Nothing but the records, transcribed verbatim and stripped of images, should appear in the answer.

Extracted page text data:
------------------------------------------------------------
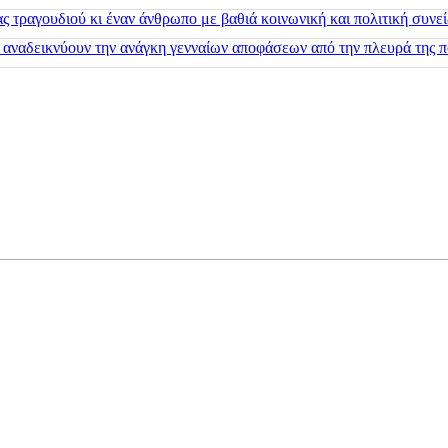
 τραγουδιού κι έναν άνθρωπο με βαθιά κοινωνική και πολιτική συνε
 αναδεικνύουν την ανάγκη γενναίων αποφάσεων από την πλευρά της π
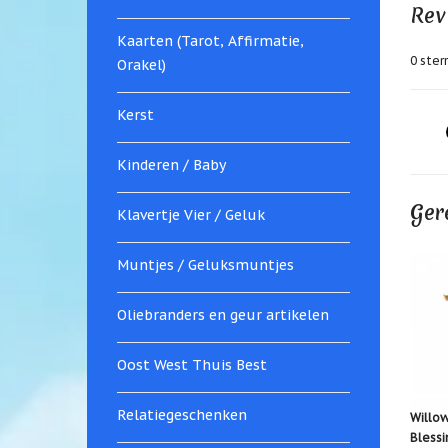
Rev
Kaarten (Tarot, Affirmatie,
0
sterr
Orakel)
Kerst
Kinderen / Baby
Ger
Klavertje Vier / Geluk
Muntjes / Geluksmuntjes
Oliebranders en geur artikelen
Oost West Thuis Best
Relatiegeschenken
Willow
Blessi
------------------------------------------------------------
Exercise result:
 τραγουδιού κι έναν άνθρωπο με βαθιά κοινωνική και πολιτική συνε
 αναδεικνύουν την ανάγκη γενναίων αποφάσεων από την πλευρά της π
Rev
Kaarten (Tarot, Affirmatie,
0
sterr
Orakel)
Kerst
Kinderen / Baby
Ger
Klavertje Vier / Geluk
Muntjes / Geluksmuntjes
Oliebranders en geur artikelen
Oost West Thuis Best
Relatiegeschenken
Willow
Blessi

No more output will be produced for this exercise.